My manuscript entitled, _Gendered Power: Educated Women from the Meiji Empress’ Court (University of Michigan Press, forthcoming 2019) examines the sources and execution of power held by women of the Meiji Empress Shōken’s court. This project considers the power and influence held by Meiji women, particularly those linked to the Meiji empress, to engineer educational and social structures that had lasting influence on the lives and identities of women of Japan.
- PhD, East Asian Languages and Civilizations, University of Chicago
Mamiko Suzuki is Assistant Professor of Japanese in the Department of World Languages and Cultures.

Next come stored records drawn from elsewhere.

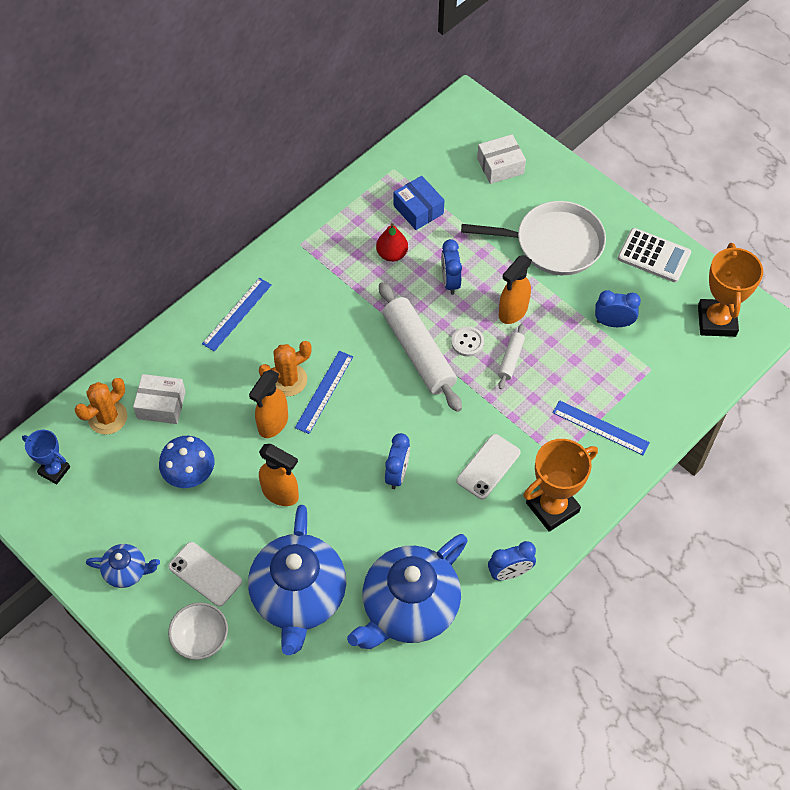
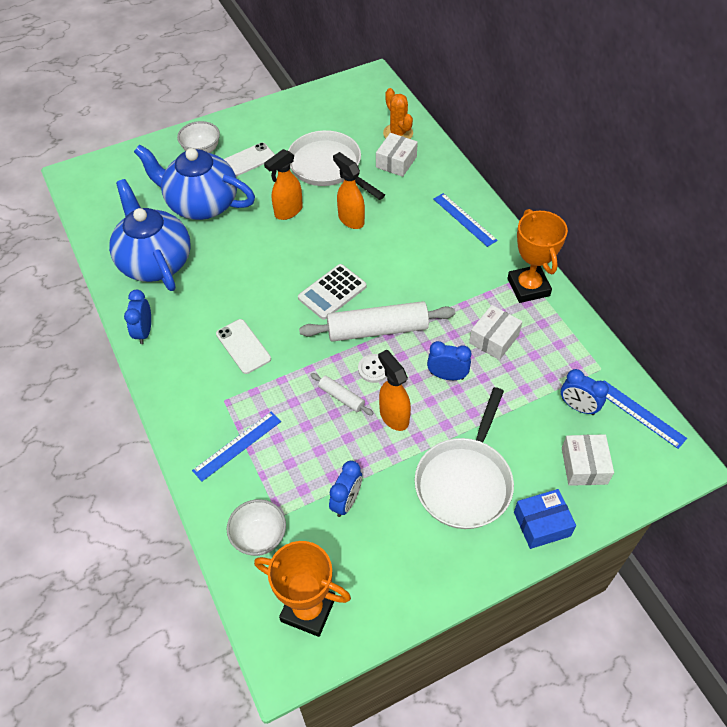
camera: 110 degrees right, 5 degrees down
blue trophy [22,430,70,485] -> none
blue teapot [86,544,160,588] -> none
blue mushroom [159,436,214,488] -> white pan [288,130,385,200]
orange cactus [259,341,312,396] -> none
blue ruler [295,351,353,434] -> blue ruler moved to [603,380,687,449]
red pear [376,223,408,262] -> white box [469,305,522,360]
blue clock [385,433,410,489] -> blue clock moved to [561,369,609,415]
blue box [394,176,444,230] -> blue box moved to [514,489,576,549]
orange trophy [523,439,598,532] -> orange trophy moved to [508,209,568,303]
white calculator [618,228,691,282] -> white calculator moved to [298,264,367,320]
none -> white bowl [227,499,286,556]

Her forthcoming book, Gendered Power: Educated Women of the iMeiji Empress' Court focuses on the emergence of women's education in the late 19th and early 20th century, and on the diaries, essays, poetry, and fiction, of Meiji female intellectuals affiliated with the Meiji empress Haruko’s, such as popular rights activist and poet Nakajima Toshiko (1864-1901) and influential Shimoda Utako (1854-1936).
She received the University of Utah Faculty Fellowship (2016) and an NEAC Short Term Travel Grant (2015) to work on her book manuscript. She has published in the refereed journals Japanese Language and Literature, CLCWeb, and U.S. Japan Women’s Journal and has also translated Japanese short fiction and essays by Sata Ineko, Futabatei Shimei, and Mitani Kuniaki.
Her research interests include the relationship between women’s literature and education of the Meiji period in connection to imperial power; Classical Chinese poetry and prose; and Confucianism in the lives of elite, educated women.